**What is expected:**
Look below for the lines from the one with "left hip: (212, 136)" to the one with "left hip: (268, 111)", and copy exactly those lines, both ends included.

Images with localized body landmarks
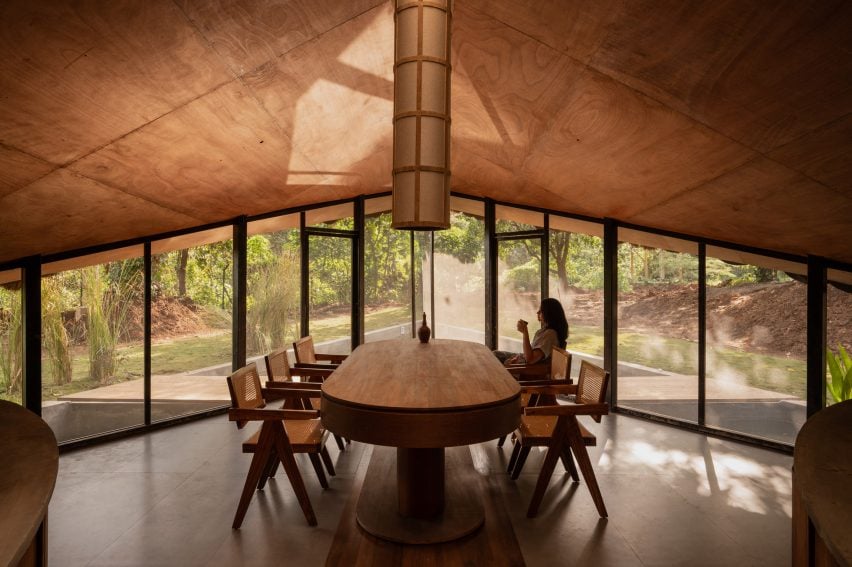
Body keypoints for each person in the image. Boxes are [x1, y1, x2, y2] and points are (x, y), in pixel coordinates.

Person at [494, 297, 569, 366]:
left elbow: (530, 359)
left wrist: (525, 333)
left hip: (527, 369)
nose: (537, 312)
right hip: (523, 360)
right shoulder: (546, 331)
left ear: (549, 313)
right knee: (496, 354)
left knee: (495, 357)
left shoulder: (550, 335)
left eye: (541, 311)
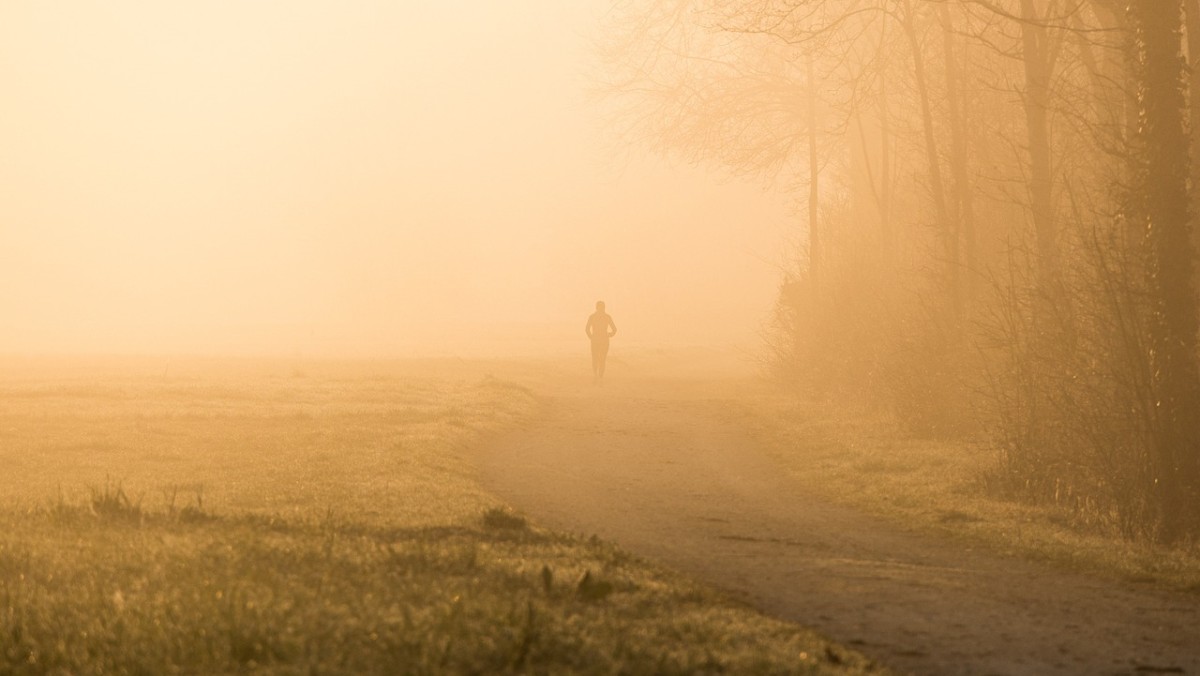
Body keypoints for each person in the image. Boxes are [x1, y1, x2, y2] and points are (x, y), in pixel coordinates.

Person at [585, 301, 617, 383]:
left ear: (596, 307)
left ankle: (596, 375)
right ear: (604, 307)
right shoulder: (607, 317)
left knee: (595, 358)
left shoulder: (592, 317)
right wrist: (609, 334)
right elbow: (614, 330)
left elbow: (587, 329)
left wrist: (591, 337)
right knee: (602, 358)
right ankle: (600, 376)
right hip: (604, 340)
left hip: (595, 340)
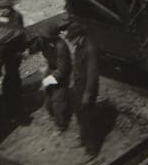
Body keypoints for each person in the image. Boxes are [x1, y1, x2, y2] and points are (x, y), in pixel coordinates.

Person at [67, 22, 101, 152]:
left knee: (88, 118)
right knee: (79, 113)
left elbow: (92, 74)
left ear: (79, 36)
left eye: (72, 39)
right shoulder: (80, 46)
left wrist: (87, 94)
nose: (71, 42)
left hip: (87, 87)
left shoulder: (90, 48)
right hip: (79, 85)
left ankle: (92, 150)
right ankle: (83, 138)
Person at [36, 25, 72, 131]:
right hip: (52, 68)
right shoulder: (43, 41)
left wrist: (47, 81)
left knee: (58, 99)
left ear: (51, 37)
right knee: (48, 95)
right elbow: (35, 46)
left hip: (61, 73)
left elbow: (62, 71)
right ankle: (52, 114)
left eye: (43, 36)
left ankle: (61, 125)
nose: (41, 38)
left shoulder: (61, 46)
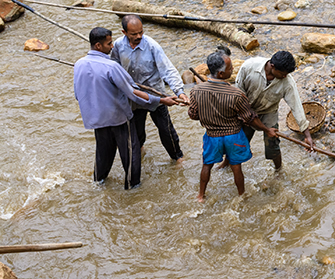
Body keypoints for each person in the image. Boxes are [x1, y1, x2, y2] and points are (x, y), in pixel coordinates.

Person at [74, 27, 178, 189]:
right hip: (118, 118)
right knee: (131, 153)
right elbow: (133, 93)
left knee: (103, 153)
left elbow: (78, 94)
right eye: (109, 44)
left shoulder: (79, 64)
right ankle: (132, 187)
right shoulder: (111, 67)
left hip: (97, 119)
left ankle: (98, 182)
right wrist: (162, 100)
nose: (112, 47)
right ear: (99, 46)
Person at [188, 46, 278, 201]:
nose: (233, 69)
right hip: (233, 137)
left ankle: (201, 195)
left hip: (212, 136)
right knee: (236, 167)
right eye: (230, 68)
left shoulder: (196, 91)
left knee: (207, 165)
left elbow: (193, 115)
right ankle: (241, 195)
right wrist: (266, 129)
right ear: (221, 73)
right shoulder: (236, 94)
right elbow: (249, 118)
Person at [110, 14, 188, 164]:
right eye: (134, 34)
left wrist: (180, 91)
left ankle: (177, 157)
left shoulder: (152, 46)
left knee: (166, 130)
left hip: (156, 95)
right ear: (124, 32)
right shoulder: (119, 45)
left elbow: (168, 70)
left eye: (141, 32)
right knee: (136, 130)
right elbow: (114, 66)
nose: (139, 36)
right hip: (134, 96)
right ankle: (139, 151)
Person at [231, 50, 314, 170]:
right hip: (246, 108)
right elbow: (238, 92)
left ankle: (278, 170)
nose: (285, 76)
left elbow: (296, 106)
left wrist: (307, 135)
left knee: (272, 143)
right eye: (283, 73)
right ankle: (227, 164)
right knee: (239, 142)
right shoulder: (249, 67)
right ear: (272, 66)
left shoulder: (287, 82)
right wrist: (243, 113)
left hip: (268, 111)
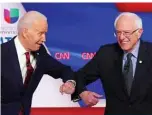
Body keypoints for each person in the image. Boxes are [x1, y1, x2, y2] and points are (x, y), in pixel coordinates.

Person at [60, 12, 152, 114]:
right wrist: (82, 93)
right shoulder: (106, 53)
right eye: (118, 32)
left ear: (139, 32)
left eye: (126, 32)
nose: (121, 37)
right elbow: (79, 76)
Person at [1, 11, 75, 115]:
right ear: (25, 32)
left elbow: (64, 70)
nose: (44, 39)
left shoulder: (41, 53)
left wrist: (70, 82)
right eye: (40, 33)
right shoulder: (2, 53)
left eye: (45, 33)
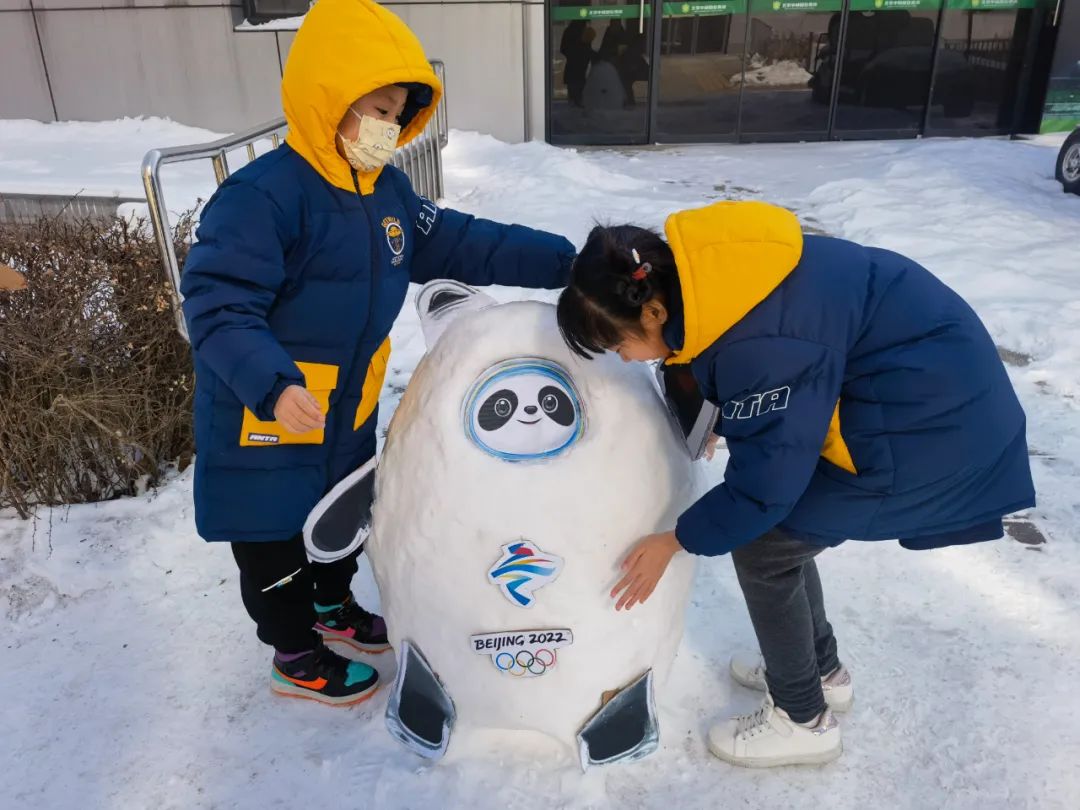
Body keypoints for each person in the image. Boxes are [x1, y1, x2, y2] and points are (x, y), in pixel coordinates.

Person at [180, 0, 575, 707]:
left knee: (338, 519)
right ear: (328, 96)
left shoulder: (385, 192)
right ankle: (295, 655)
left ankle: (333, 607)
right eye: (375, 107)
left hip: (344, 406)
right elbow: (217, 306)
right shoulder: (263, 198)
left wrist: (568, 262)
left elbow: (468, 241)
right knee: (272, 541)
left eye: (396, 113)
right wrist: (271, 385)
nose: (386, 127)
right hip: (264, 412)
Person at [556, 200, 1035, 766]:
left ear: (654, 310)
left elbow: (766, 485)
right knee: (787, 530)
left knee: (766, 543)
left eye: (619, 345)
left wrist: (674, 540)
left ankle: (803, 718)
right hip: (928, 400)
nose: (627, 359)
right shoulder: (723, 277)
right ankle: (818, 671)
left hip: (930, 435)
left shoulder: (758, 346)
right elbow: (785, 378)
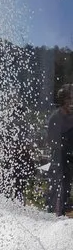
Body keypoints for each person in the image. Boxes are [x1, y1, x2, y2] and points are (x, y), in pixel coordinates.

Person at [46, 85, 73, 216]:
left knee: (67, 188)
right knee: (57, 188)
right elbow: (51, 141)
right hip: (59, 158)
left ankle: (63, 212)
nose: (71, 102)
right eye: (69, 98)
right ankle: (52, 215)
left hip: (69, 158)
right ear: (63, 100)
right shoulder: (55, 118)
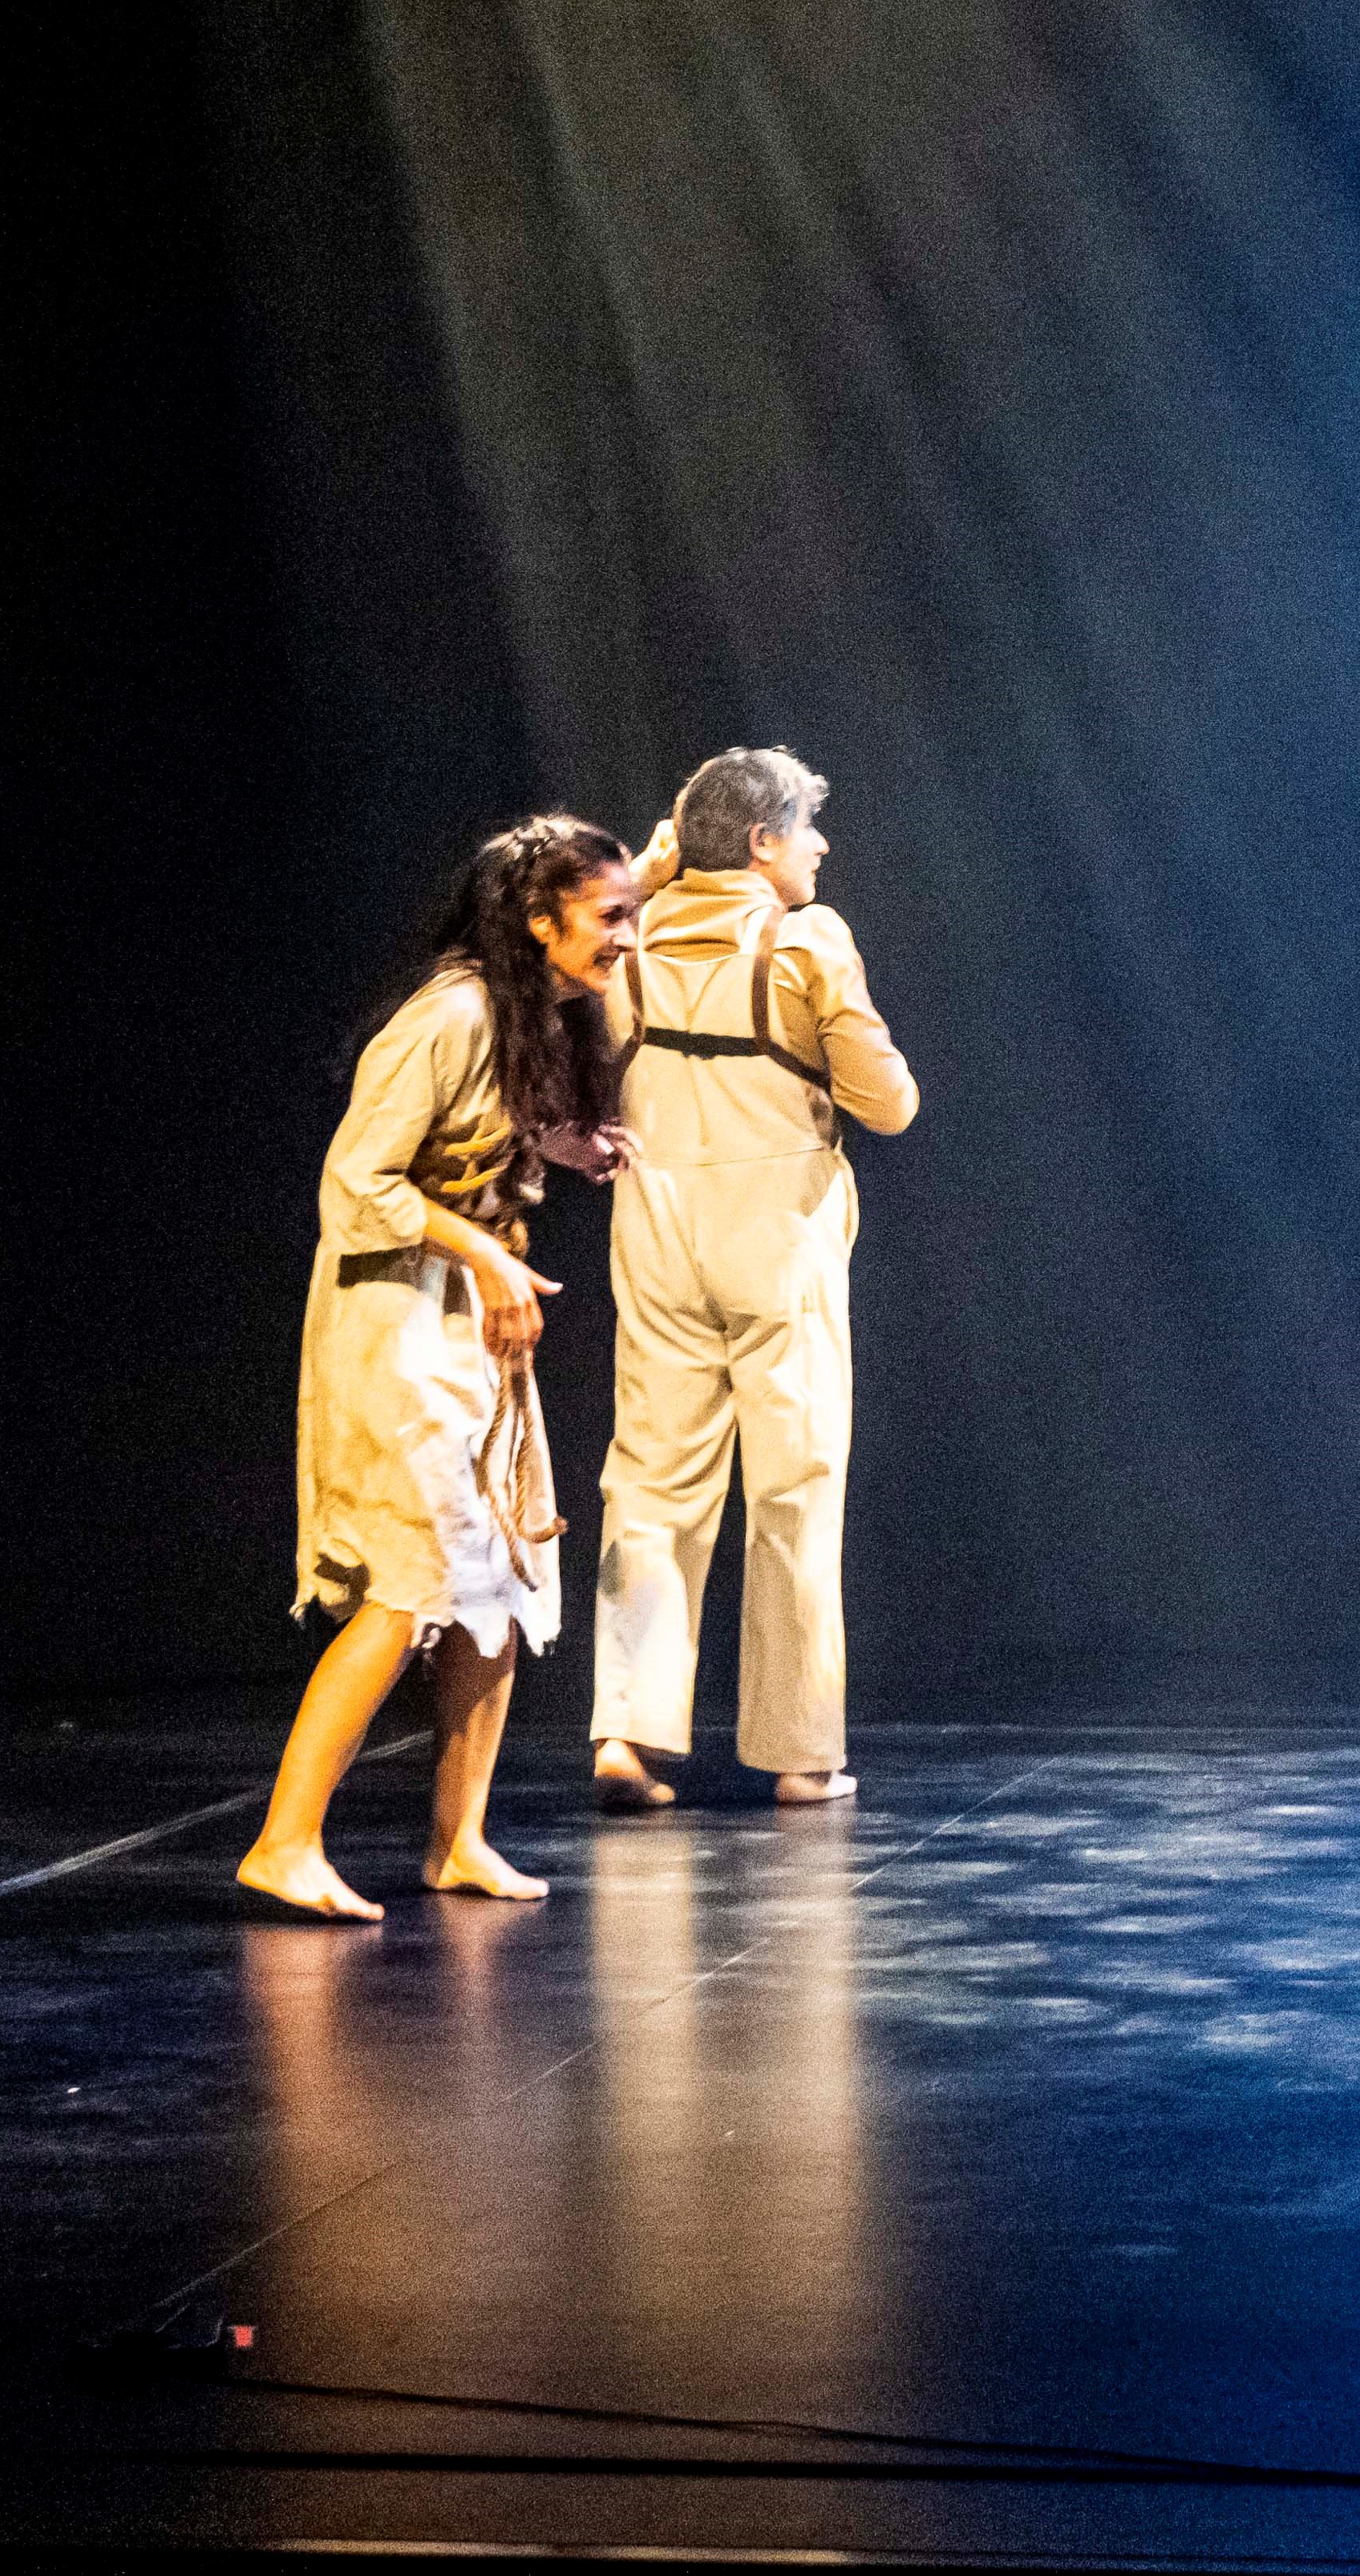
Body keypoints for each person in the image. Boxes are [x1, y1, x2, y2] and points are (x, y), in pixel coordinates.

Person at [240, 814, 639, 1915]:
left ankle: (456, 1840)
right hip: (393, 1318)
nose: (624, 941)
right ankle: (285, 1840)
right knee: (413, 1582)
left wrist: (560, 1145)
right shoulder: (452, 1013)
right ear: (538, 917)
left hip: (467, 1318)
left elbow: (467, 1143)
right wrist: (479, 1251)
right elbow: (356, 1183)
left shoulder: (523, 1018)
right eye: (609, 918)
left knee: (497, 1585)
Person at [587, 749, 921, 1817]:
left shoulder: (623, 944)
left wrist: (647, 875)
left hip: (655, 1229)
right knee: (792, 1489)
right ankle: (798, 1751)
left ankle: (628, 1735)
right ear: (765, 845)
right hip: (774, 1238)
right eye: (806, 829)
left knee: (648, 1483)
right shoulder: (802, 939)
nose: (821, 847)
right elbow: (890, 1104)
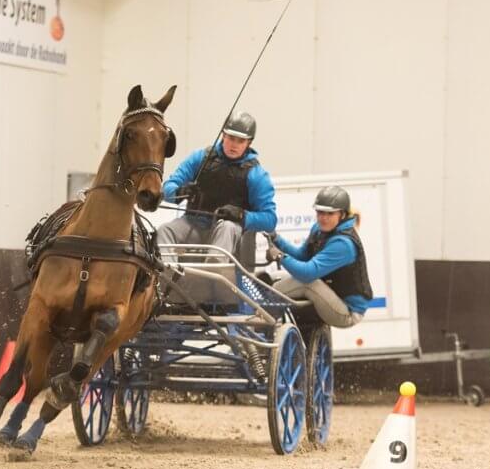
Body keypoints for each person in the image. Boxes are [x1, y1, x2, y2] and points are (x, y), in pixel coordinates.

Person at [156, 111, 276, 258]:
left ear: (249, 142)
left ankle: (214, 274)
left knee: (227, 227)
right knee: (164, 230)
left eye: (241, 141)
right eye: (231, 138)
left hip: (228, 234)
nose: (234, 145)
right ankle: (166, 274)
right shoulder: (200, 158)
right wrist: (180, 191)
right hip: (193, 226)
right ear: (223, 135)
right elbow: (167, 188)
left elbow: (270, 219)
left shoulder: (257, 175)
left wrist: (241, 215)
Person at [266, 186, 374, 328]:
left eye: (329, 214)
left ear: (342, 214)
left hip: (348, 311)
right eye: (320, 212)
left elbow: (307, 274)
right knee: (274, 276)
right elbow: (302, 256)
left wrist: (280, 256)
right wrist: (276, 239)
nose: (323, 218)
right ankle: (267, 309)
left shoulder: (343, 244)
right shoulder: (319, 229)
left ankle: (263, 310)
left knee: (307, 282)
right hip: (331, 296)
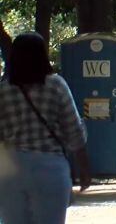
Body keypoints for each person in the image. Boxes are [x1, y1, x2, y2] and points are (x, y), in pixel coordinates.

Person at [0, 33, 91, 224]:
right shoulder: (56, 85)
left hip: (9, 170)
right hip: (50, 168)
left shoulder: (3, 90)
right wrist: (84, 168)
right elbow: (73, 130)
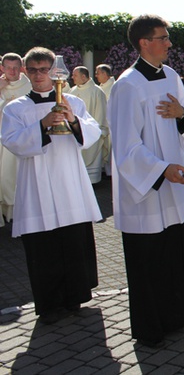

**Written answer:**
left hip: (212, 136)
right knee: (236, 167)
right eye: (230, 68)
left shoulder: (196, 91)
left knee: (207, 165)
left elbow: (193, 115)
right ankle: (241, 195)
right wrist: (266, 129)
right ear: (221, 73)
right shoulder: (236, 94)
right elbow: (249, 118)
Person at [110, 14, 188, 164]:
right eye: (134, 34)
left wrist: (180, 91)
left ankle: (177, 157)
left shoulder: (152, 46)
left knee: (166, 130)
left hip: (156, 95)
right ear: (124, 32)
right shoulder: (119, 45)
left elbow: (168, 70)
left eye: (141, 32)
right knee: (136, 130)
right elbow: (114, 66)
nose: (139, 36)
right hip: (134, 96)
right ankle: (139, 151)
Person at [231, 50, 314, 170]:
right hip: (246, 108)
right elbow: (238, 92)
left ankle: (278, 170)
nose: (285, 76)
left elbow: (296, 106)
left wrist: (307, 135)
left knee: (272, 143)
right eye: (283, 73)
right ankle: (227, 164)
right knee: (239, 142)
right shoulder: (249, 67)
right ear: (272, 66)
left shoulder: (287, 82)
right wrist: (243, 113)
left hip: (268, 111)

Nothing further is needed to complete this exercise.